* Tâches à traiter
a – D'après l'entrevue avec Émile Gaudreault, quel est le titre de l'adaptation française du premier De père en flic ?
b – Retranscrivez à l'identique le passage de l'entrevue avec Émile Gaudreault allant de « Avec De père » jusqu'à « de la surdose. » inclus.

+++ Texte fourni +++

Avec De père en flic 2, Émile Gaudreault signe sa huitième comédie, ce qui en fait l'un des réalisateurs les plus spécialisés dans le genre au Québec. Entrevue avec un cinéaste qui prend l'humour très au sérieux.

On lui avait parlé il n'y a pas si longtemps pour la sortie de Père fils thérapie, l'adaptation française du premier De père en flic. Avec cette suite, qui nage dans les mêmes eaux thérapeutiques, si on peut dire, on se demande s'il n'est pas au bord de la surdose.

«Non, on est tellement dans le moment présent quand on fait un film, répond-il. Est-ce que ça marche, la scène? C'est ma seule préoccupation.»

Tous les comédiens qui ont travaillé avec Émile Gaudreault vous le diront: c'est un maniaque de la précision comique. Qui peut reprendre inlassablement la même scène pour arriver au rythme parfait. Et il est celui qui rit le moins sur un plateau, obsédé par le résultat. De père en flic 2, il l'a peaufiné jusqu'à il y a quelques jours dans la salle de montage.

«Le travail d'Émile, c'est de la vraie dentelle», résume sa productrice Denise Robert.

Et c'est ainsi qu'il s'est taillé une place de choix comme réalisateur de comédies, de Nuit de noces en 2001 en passant par Mambo Italiano, Le sens de l'humour, Le vrai du faux et, bien sûr, les films de De père en flic. Lorsqu'on lui dit qu'il est en train de devenir un spécialiste du genre, il présente une vision humble des choses. «Je suis un humoriste au départ. Je faisais des shows avec le Groupe sanguin, j'ai fait des mises en scène pour des humoristes, comme Michel Courtemanche. Quand j'ai quitté le Groupe sanguin, tout le monde savait que je voulais faire du cinéma.»

+++ Données extraites +++

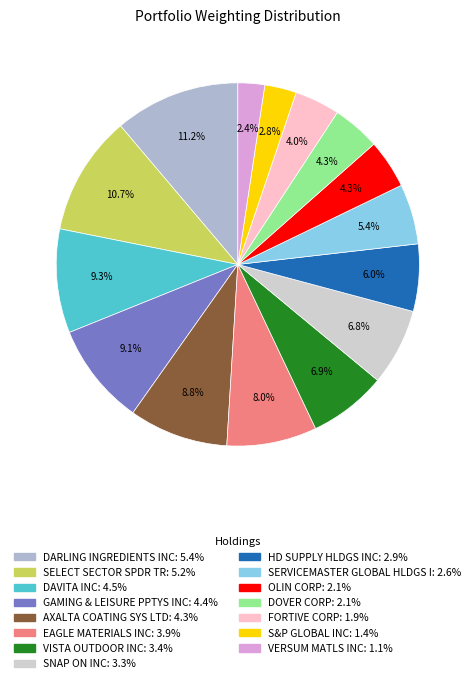

Does any single category account for the majority?

No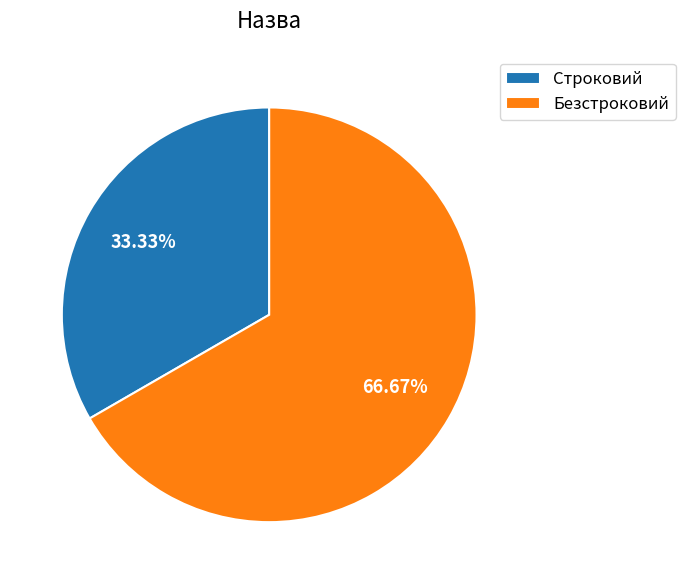

What is the ratio of the value at Строковий to the value at Безстроковий?

0.5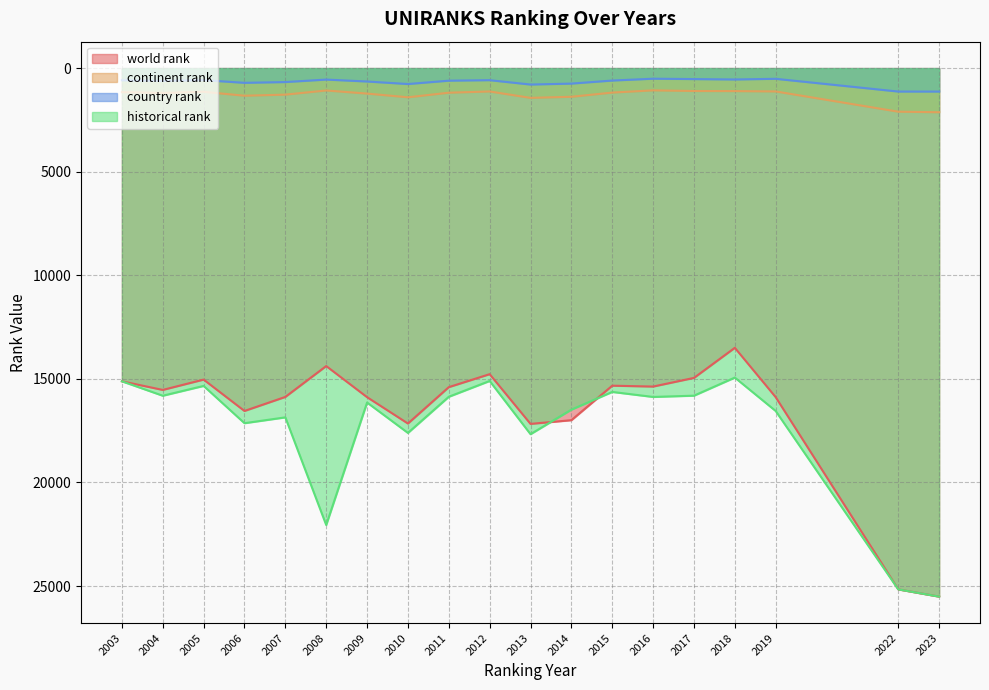

At which category does continent rank reach its first local peak?

2004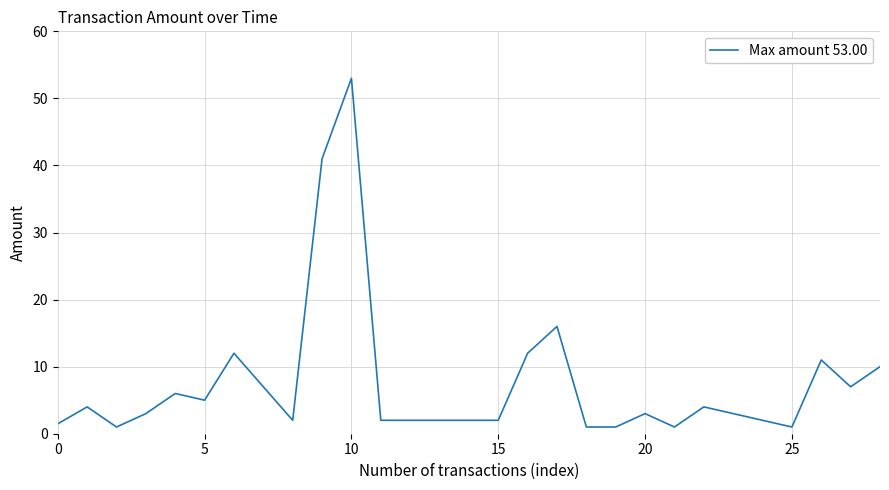

What is the maximum value shown in the chart?

53.0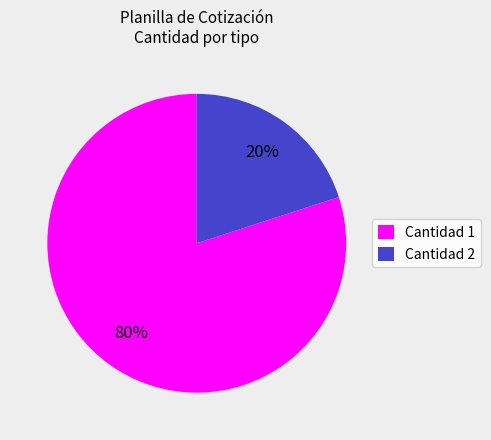

Between Cantidad 2 and Cantidad 1, which is larger?

Cantidad 1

+++

* Réponses par tâche
a – Père fils thérapie.

b –
Avec De père en flic 2, Émile Gaudreault signe sa huitième comédie, ce qui en fait l'un des réalisateurs les plus spécialisés dans le genre au Québec. Entrevue avec un cinéaste qui prend l'humour très au sérieux.

On lui avait parlé il n'y a pas si longtemps pour la sortie de Père fils thérapie, l'adaptation française du premier De père en flic. Avec cette suite, qui nage dans les mêmes eaux thérapeutiques, si on peut dire, on se demande s'il n'est pas au bord de la surdose.